● Provided material
________________________________________
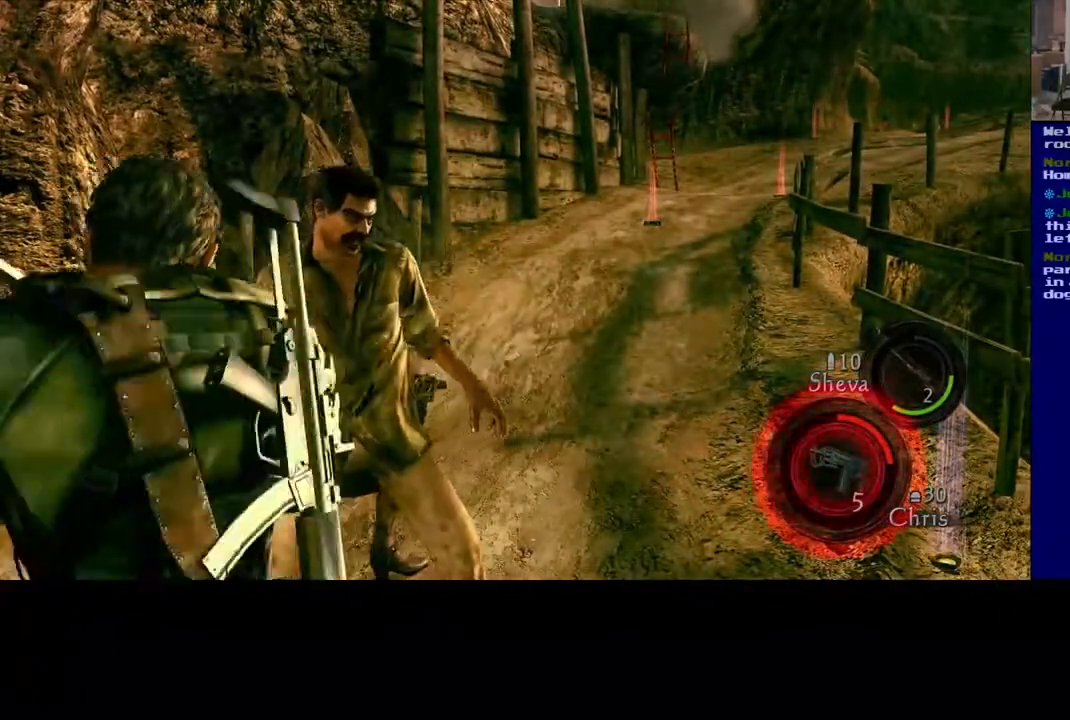
{"buttons": ["R2"], "left_stick": "center", "right_stick": "center", "events": [[50, "R2", "up"], [150, "R2", "down"], [317, "R2", "up"], [400, "R2", "down"]]}
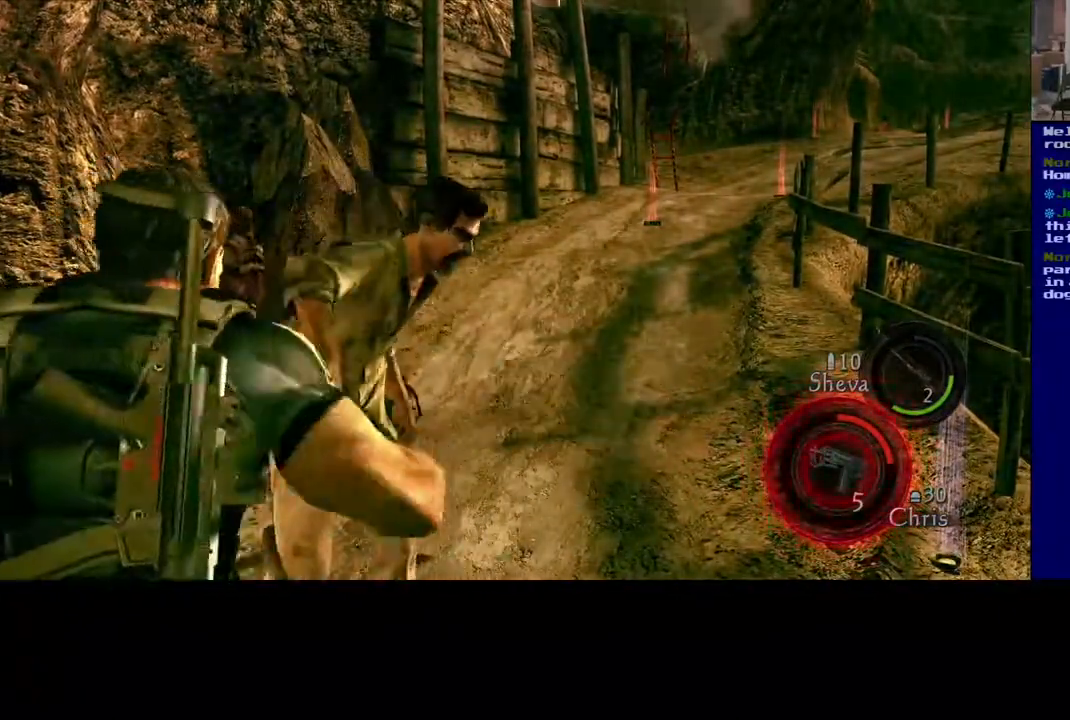
{"buttons": ["R2"], "left_stick": "center", "right_stick": "up-left", "events": [[50, "R2", "up"], [167, "R2", "down"], [200, "right_stick", "up-left"], [317, "right_stick", "center"], [333, "R2", "up"], [417, "R2", "down"], [433, "right_stick", "up-left"]]}
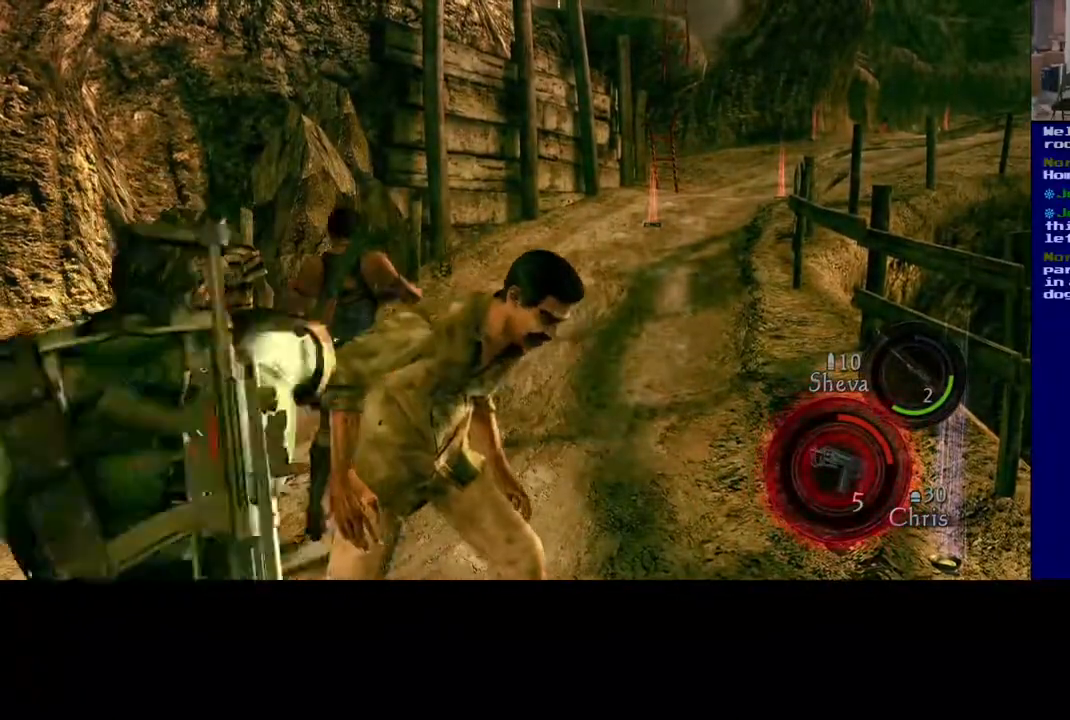
{"buttons": ["R2"], "left_stick": "center", "right_stick": "center", "events": [[83, "R2", "up"], [133, "right_stick", "center"], [150, "R2", "down"]]}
________________________________________
● What you should do
Please ensure that the data above is repeated exactly, with no pictures in the copy.

● Your solution
{"buttons": ["R2"], "left_stick": "center", "right_stick": "center", "events": [[50, "R2", "up"], [150, "R2", "down"], [317, "R2", "up"], [400, "R2", "down"]]}
{"buttons": ["R2"], "left_stick": "center", "right_stick": "up-left", "events": [[50, "R2", "up"], [167, "R2", "down"], [200, "right_stick", "up-left"], [317, "right_stick", "center"], [333, "R2", "up"], [417, "R2", "down"], [433, "right_stick", "up-left"]]}
{"buttons": ["R2"], "left_stick": "center", "right_stick": "center", "events": [[83, "R2", "up"], [133, "right_stick", "center"], [150, "R2", "down"]]}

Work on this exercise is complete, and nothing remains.